Could he be involved in the wrong-doing that has the whites in town thinking of launching a raid on the Indian reservation?
This marked Roger Corman’s second Western and features a spirited opening — our heroine has just been called a dirty squaw and is engaged in a knife fight with a hot-headed young man.
It also benefits from the focus on the relationship between Anne LeBeau and her college-educated brother Armand, who seems to be losing his touch with reality and answers her questions with half-truths and riddles.
But the film winds up playing out as a so-so, who-done-it with a script that sometimes borders on the ridiculous. Corman’s first Western, “Five Guns West,” was released earlier the same year.
Joan Taylor made her film debut in 1949’s “Fighting Man of the Plains” and most of her feature films were Westerns. She would later have a recurring role as Chuck Connor’s romantic interest in the hit TV series “Rifleman.”
Directed by:
Roger Corman
Cast:
Lloyd Bridges … Rex Moffett
Joan Taylor … Anne LeBeau
Lance Fuller … Armand LeBeau
Morgan Jones … Macy
Paul Birch … Sheriff
Lou Place … Carrom
Paul Dubov … Ben Hunter
Jonathan Haze … Tom Chandler
Gene Marlowe … Chief White Star
Dick Miller … Tall Tree
Chester Conklin … Dick Mooney
Jean Howell … Mrs. Chandler
Runtime: 83 min.
Memorable lines:
Armand LeBeau, to his sister, on their status as half-breeds: “To our white brothers, we’re less than the cattle that graze their fields. To our red relatives, we’re outcasts.”

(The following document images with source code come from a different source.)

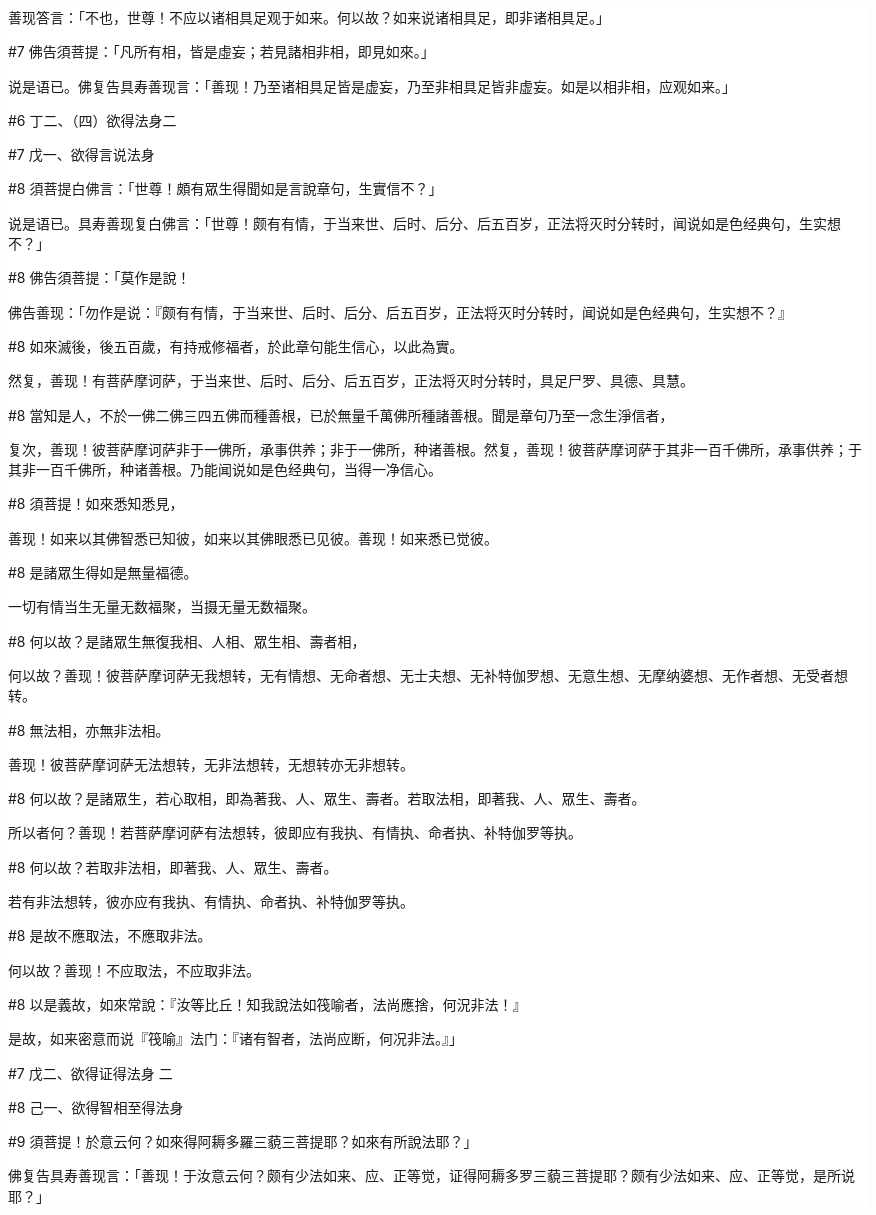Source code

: 善现答言：「不也，世尊！不应以诸相具足观于如来。何以故？如来说诸相具足，即非诸相具足。」

#7 佛告須菩提：「凡所有相，皆是虛妄；若見諸相非相，即見如來。」

说是语已。佛复告具寿善现言：「善现！乃至诸相具足皆是虚妄，乃至非相具足皆非虚妄。如是以相非相，应观如来。」

#6 丁二、（四）欲得法身二 

#7 戊一、欲得言说法身

#8 須菩提白佛言：「世尊！頗有眾生得聞如是言說章句，生實信不？」

说是语已。具寿善现复白佛言：「世尊！颇有有情，于当来世、后时、后分、后五百岁，正法将灭时分转时，闻说如是色经典句，生实想不？」

#8 佛告須菩提：「莫作是說！

佛告善现：「勿作是说：『颇有有情，于当来世、后时、后分、后五百岁，正法将灭时分转时，闻说如是色经典句，生实想不？』

#8 如來滅後，後五百歲，有持戒修福者，於此章句能生信心，以此為實。

然复，善现！有菩萨摩诃萨，于当来世、后时、后分、后五百岁，正法将灭时分转时，具足尸罗、具德、具慧。

#8 當知是人，不於一佛二佛三四五佛而種善根，已於無量千萬佛所種諸善根。聞是章句乃至一念生淨信者，

复次，善现！彼菩萨摩诃萨非于一佛所，承事供养；非于一佛所，种诸善根。然复，善现！彼菩萨摩诃萨于其非一百千佛所，承事供养；于其非一百千佛所，种诸善根。乃能闻说如是色经典句，当得一净信心。

#8 須菩提！如來悉知悉見，

善现！如来以其佛智悉已知彼，如来以其佛眼悉已见彼。善现！如来悉已觉彼。

#8 是諸眾生得如是無量福德。

一切有情当生无量无数福聚，当摄无量无数福聚。

#8 何以故？是諸眾生無復我相、人相、眾生相、壽者相，

何以故？善现！彼菩萨摩诃萨无我想转，无有情想、无命者想、无士夫想、无补特伽罗想、无意生想、无摩纳婆想、无作者想、无受者想转。

#8 無法相，亦無非法相。

善现！彼菩萨摩诃萨无法想转，无非法想转，无想转亦无非想转。

#8 何以故？是諸眾生，若心取相，即為著我、人、眾生、壽者。若取法相，即著我、人、眾生、壽者。

所以者何？善现！若菩萨摩诃萨有法想转，彼即应有我执、有情执、命者执、补特伽罗等执。

#8 何以故？若取非法相，即著我、人、眾生、壽者。

若有非法想转，彼亦应有我执、有情执、命者执、补特伽罗等执。

#8 是故不應取法，不應取非法。

何以故？善现！不应取法，不应取非法。

#8 以是義故，如來常說：『汝等比丘！知我說法如筏喻者，法尚應捨，何況非法！』

是故，如来密意而说『筏喻』法门：『诸有智者，法尚应断，何况非法。』」

#7 戊二、欲得证得法身 二 

#8 己一、欲得智相至得法身

#9 須菩提！於意云何？如來得阿耨多羅三藐三菩提耶？如來有所說法耶？」

佛复告具寿善现言：「善现！于汝意云何？颇有少法如来、应、正等觉，证得阿耨多罗三藐三菩提耶？颇有少法如来、应、正等觉，是所说耶？」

Carrom: “Don’t let that gal’s beauty blind you.”
Rex Moffett: “Yeah, she sure is a pretty one, isn’t she?”
Carrom: “So’s a diamond-backed rattler.”
Moffett to Anne LeBeau: “How can you be so bitter and so pretty at the same time?”
Anne, to her brother, Armand: “What did White Star mean when he said grandfather wants to speak to you?”
Armand: “I really don’t know. I must have a tribal spanking coming to me.”
Macy: “I’ve been thinking, LeBeau, we could be walking into a mess of lead.”
Armand: “Stop thinking, Macy. You haven’t the tools for that kind of work. We’re marked men and you know it. Whether we ride tomorrow or not, we’ve had our day. And it’s rapidly coming to a close.”
Armand to Anne: “You sound so moral. You must like this world of half red, half white. I do not.”